▸ Collected data
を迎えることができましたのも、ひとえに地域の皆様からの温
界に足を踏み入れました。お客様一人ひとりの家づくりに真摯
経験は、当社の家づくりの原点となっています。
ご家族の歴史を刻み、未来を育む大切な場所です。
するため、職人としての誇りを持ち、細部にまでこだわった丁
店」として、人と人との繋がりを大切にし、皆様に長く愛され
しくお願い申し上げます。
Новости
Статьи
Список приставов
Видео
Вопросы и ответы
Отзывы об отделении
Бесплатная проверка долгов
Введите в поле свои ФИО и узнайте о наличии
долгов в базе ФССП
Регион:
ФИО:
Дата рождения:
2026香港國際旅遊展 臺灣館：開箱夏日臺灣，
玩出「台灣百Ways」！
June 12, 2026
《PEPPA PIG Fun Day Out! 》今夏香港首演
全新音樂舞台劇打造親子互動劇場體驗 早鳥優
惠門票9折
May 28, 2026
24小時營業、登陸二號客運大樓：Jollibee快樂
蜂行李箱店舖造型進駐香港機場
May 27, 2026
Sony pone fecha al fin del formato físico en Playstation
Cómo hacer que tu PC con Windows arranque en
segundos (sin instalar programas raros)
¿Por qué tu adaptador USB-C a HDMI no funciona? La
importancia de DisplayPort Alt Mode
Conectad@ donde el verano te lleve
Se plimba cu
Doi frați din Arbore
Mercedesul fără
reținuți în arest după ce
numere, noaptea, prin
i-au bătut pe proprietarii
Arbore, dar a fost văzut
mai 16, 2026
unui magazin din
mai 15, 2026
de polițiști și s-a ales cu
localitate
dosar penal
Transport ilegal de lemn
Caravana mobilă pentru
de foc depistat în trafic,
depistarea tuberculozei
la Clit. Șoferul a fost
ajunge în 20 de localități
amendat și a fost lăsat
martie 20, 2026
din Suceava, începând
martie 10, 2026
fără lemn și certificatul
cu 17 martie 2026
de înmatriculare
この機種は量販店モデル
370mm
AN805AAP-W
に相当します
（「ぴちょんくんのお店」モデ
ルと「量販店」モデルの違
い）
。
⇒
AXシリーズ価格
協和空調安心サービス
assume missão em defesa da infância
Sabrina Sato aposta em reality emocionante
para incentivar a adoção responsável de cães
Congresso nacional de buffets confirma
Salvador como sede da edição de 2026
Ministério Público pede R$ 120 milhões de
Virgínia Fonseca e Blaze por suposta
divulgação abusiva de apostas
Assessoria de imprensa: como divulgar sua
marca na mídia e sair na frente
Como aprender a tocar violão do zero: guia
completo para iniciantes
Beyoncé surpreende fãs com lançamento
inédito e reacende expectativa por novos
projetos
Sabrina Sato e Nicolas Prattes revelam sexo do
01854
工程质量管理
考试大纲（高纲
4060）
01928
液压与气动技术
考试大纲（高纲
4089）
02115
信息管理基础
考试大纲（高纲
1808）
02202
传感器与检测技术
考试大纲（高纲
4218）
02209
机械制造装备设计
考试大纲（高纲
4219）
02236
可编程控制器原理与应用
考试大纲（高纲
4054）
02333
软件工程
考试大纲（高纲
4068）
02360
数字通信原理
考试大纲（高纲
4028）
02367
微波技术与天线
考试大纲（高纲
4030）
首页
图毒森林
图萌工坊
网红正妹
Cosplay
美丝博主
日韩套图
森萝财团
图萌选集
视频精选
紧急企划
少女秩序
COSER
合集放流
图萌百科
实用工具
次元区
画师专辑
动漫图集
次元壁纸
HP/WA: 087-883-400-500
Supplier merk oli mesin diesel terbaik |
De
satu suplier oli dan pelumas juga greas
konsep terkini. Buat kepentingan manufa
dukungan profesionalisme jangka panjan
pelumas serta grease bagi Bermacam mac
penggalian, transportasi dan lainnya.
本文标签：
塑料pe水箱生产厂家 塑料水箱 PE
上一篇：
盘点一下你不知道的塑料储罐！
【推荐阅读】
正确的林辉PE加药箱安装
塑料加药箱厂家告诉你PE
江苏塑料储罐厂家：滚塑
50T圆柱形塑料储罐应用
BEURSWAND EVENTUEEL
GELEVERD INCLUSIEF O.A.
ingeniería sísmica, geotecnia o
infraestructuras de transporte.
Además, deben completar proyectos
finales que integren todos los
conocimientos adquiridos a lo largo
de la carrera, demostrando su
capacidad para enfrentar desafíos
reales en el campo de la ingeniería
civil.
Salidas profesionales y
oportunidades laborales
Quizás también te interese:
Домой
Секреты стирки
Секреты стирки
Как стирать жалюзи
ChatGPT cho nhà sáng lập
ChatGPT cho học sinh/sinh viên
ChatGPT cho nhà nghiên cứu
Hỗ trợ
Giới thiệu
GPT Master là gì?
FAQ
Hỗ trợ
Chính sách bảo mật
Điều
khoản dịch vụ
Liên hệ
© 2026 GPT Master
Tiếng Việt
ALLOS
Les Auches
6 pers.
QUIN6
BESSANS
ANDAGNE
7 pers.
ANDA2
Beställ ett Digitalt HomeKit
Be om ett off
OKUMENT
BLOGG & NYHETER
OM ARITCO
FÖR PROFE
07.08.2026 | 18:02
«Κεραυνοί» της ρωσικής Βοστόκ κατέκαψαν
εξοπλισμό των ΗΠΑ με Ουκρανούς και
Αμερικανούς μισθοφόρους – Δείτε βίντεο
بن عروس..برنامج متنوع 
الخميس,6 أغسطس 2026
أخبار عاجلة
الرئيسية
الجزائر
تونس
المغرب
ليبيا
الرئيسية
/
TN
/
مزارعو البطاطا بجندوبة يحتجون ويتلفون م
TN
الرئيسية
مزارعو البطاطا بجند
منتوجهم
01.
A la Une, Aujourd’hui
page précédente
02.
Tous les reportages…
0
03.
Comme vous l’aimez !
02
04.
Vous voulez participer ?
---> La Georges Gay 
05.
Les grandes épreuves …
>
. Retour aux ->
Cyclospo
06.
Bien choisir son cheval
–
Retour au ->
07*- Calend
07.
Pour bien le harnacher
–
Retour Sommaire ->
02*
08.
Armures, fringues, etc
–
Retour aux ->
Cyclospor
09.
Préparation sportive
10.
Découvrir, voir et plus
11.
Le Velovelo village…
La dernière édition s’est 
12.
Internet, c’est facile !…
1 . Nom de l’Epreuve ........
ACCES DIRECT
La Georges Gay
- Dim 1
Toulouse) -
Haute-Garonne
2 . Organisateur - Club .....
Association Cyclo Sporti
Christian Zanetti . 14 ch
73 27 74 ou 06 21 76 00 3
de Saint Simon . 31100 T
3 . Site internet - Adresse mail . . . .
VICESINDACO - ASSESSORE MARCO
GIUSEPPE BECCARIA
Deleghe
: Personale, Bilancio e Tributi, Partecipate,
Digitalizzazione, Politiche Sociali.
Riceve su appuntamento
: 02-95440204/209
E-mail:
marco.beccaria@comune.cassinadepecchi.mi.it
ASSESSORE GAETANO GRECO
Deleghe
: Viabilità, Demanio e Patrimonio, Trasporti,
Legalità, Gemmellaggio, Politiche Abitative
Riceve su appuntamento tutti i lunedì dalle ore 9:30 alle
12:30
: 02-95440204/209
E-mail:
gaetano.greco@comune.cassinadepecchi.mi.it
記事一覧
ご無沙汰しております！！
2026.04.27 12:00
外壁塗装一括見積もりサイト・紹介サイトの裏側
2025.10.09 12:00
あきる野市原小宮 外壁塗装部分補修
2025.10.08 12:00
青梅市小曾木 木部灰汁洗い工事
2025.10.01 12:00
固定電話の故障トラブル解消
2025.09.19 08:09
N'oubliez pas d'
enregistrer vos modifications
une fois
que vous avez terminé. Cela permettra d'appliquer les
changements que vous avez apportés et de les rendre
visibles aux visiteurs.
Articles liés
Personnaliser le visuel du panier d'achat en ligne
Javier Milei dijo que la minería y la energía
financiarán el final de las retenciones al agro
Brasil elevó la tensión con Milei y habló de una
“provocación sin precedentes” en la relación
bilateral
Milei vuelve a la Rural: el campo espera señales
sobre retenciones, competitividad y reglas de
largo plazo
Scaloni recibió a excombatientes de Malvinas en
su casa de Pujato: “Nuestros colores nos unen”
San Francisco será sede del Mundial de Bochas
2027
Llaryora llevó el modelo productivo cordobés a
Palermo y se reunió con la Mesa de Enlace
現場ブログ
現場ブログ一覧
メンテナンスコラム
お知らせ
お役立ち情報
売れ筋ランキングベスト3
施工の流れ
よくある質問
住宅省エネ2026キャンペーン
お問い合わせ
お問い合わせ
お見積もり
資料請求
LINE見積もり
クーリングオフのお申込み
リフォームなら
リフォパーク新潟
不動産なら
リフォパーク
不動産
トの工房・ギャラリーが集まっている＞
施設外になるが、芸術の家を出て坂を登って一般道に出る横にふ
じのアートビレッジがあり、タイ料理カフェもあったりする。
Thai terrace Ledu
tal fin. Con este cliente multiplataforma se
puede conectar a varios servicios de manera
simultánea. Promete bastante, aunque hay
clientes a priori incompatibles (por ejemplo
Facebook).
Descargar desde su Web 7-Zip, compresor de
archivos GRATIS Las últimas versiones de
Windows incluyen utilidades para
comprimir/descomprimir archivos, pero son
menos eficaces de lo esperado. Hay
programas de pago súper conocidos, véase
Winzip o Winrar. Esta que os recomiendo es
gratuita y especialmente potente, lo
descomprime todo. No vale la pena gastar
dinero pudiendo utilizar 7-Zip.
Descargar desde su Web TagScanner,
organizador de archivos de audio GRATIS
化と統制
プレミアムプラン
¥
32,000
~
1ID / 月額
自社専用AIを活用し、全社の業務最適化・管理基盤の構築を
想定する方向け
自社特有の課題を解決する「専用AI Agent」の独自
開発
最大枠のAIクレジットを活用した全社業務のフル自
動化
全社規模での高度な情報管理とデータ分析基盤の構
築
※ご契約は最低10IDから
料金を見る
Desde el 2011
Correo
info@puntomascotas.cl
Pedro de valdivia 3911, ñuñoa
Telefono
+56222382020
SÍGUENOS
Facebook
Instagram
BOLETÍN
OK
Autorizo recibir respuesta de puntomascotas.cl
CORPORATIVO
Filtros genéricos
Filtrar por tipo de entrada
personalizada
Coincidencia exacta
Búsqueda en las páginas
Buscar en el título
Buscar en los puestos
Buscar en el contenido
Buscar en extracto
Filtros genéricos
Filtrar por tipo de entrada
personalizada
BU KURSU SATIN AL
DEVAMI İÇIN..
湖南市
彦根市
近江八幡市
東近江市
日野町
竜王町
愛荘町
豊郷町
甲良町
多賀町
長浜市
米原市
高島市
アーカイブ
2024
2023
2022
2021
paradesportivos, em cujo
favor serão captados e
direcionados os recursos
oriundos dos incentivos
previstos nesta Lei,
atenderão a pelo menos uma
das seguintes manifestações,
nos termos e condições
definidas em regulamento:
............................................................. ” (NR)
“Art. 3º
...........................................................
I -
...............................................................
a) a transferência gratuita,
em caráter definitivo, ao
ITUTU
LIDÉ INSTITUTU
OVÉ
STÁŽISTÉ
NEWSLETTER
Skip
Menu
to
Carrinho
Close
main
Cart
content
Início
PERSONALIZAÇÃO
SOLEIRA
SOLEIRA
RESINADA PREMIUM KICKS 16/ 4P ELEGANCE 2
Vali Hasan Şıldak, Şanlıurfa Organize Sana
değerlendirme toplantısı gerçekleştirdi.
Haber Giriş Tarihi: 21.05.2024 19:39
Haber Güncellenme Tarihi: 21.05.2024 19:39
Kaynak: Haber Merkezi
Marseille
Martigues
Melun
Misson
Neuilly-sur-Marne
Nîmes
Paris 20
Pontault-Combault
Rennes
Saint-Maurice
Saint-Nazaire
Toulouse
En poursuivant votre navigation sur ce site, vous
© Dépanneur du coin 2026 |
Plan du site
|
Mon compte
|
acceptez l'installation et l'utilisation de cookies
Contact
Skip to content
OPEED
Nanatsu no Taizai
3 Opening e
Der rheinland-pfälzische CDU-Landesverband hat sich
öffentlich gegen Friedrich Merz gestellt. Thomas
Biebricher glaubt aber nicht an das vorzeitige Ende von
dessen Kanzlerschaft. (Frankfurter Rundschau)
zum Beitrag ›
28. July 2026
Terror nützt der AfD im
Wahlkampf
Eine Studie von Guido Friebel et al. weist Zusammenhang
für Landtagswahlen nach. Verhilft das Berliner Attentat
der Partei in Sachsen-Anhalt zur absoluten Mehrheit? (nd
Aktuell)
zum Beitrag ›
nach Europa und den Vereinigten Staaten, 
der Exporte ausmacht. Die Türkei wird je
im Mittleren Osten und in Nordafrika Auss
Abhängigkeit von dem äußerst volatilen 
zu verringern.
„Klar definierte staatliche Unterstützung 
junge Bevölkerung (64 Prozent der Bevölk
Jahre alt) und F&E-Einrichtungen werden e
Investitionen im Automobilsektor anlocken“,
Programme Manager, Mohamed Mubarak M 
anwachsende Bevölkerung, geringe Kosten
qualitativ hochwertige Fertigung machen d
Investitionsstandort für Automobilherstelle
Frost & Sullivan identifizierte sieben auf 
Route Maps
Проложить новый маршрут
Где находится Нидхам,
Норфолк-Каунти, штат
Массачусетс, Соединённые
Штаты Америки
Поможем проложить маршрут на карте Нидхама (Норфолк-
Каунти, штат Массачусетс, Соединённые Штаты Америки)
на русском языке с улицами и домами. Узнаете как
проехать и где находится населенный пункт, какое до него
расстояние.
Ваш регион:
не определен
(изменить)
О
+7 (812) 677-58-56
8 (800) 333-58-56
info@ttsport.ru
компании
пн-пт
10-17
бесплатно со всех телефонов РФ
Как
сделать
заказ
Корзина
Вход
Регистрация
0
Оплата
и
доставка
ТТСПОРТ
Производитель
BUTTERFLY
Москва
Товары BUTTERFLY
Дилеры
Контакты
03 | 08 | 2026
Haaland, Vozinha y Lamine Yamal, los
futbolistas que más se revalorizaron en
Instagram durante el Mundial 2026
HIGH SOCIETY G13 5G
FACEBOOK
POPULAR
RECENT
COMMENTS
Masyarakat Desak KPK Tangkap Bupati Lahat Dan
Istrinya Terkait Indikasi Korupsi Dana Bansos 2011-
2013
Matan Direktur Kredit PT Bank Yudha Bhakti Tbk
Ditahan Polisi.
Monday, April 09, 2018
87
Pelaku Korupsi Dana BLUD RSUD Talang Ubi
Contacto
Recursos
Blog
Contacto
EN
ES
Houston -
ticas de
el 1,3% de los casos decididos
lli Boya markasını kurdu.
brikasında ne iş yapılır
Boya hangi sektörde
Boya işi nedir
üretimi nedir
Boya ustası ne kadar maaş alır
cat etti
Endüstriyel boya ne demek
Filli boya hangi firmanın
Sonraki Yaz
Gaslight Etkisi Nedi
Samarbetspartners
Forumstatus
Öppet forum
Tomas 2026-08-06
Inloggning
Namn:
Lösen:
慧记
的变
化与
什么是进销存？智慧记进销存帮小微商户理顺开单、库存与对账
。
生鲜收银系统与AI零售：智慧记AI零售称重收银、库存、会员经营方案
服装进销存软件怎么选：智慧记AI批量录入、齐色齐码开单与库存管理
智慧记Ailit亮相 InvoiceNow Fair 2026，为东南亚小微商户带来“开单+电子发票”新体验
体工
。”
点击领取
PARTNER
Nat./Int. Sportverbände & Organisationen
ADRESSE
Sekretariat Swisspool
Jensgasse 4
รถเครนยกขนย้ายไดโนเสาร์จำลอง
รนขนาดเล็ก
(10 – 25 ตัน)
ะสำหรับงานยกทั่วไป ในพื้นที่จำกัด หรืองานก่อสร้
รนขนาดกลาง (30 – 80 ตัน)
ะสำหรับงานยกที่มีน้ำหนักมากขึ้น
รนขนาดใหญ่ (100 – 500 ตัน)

▸ Your goal
Filter the records for the string "retenciones" and copy every line that holds it.

▸ Solution to this exercise
financiarán el final de las retenciones al agro
sobre retenciones, competitividad y reglas de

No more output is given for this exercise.